How the atmospheres work together in practice

No single perspective is enough on its own. Krowd's four-strand model connects on-the-ground observations to delivery, investment, and policy so every stakeholder can act from the same timeline.

  1. 1. Local signal appears

    A resident flags black mould in a bedroom and logs recurring condensation at specific times of day.

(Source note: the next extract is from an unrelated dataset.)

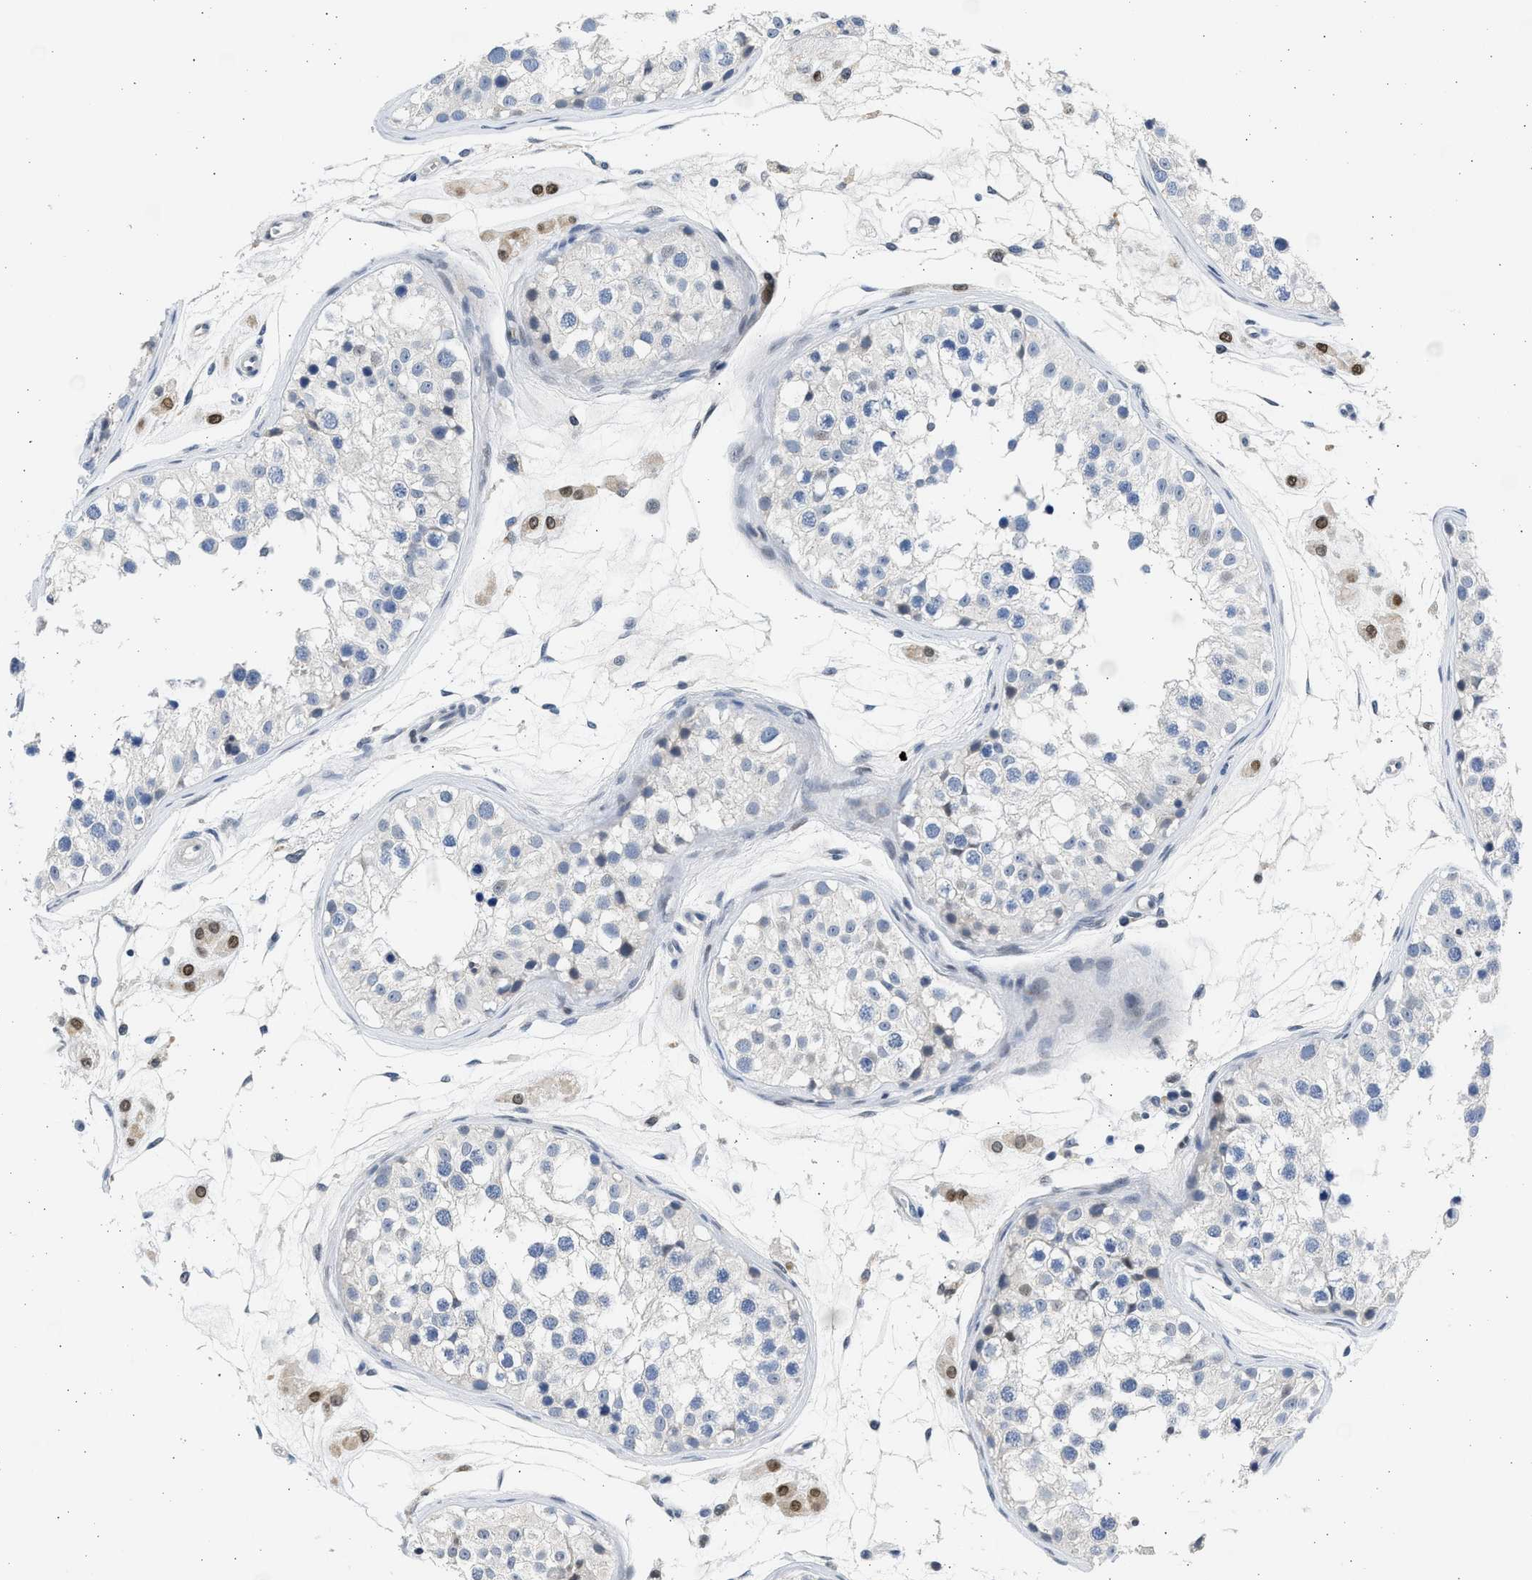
{"staining": {"intensity": "negative", "quantity": "none", "location": "none"}, "tissue": "testis", "cell_type": "Cells in seminiferous ducts", "image_type": "normal", "snomed": [{"axis": "morphology", "description": "Normal tissue, NOS"}, {"axis": "morphology", "description": "Adenocarcinoma, metastatic, NOS"}, {"axis": "topography", "description": "Testis"}], "caption": "A micrograph of testis stained for a protein demonstrates no brown staining in cells in seminiferous ducts. Nuclei are stained in blue.", "gene": "HMGN3", "patient": {"sex": "male", "age": 26}}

  2. 2. Solution response is deployed

    An engineer investigates ventilation and insulation conditions, then issues a phased remediation plan.

  3. 3. Business decisions are aligned

    Asset managers approve works, allocate budget, and track whether interventions reduce repeat callouts.

  4. 4. Public confidence is strengthened

    Aggregated progress is shared with local partners to evidence safer, healthier homes and accountable delivery.

What this changes for teams

  • • Residents are heard as structured evidence, not just isolated complaints.
  • • Engineers and partners work from clearer priorities and context-rich cases.
  • • Asset owners can see whether spend is reducing recurring risks over time.
  • • Public institutions get transparent reporting grounded in real local conditions.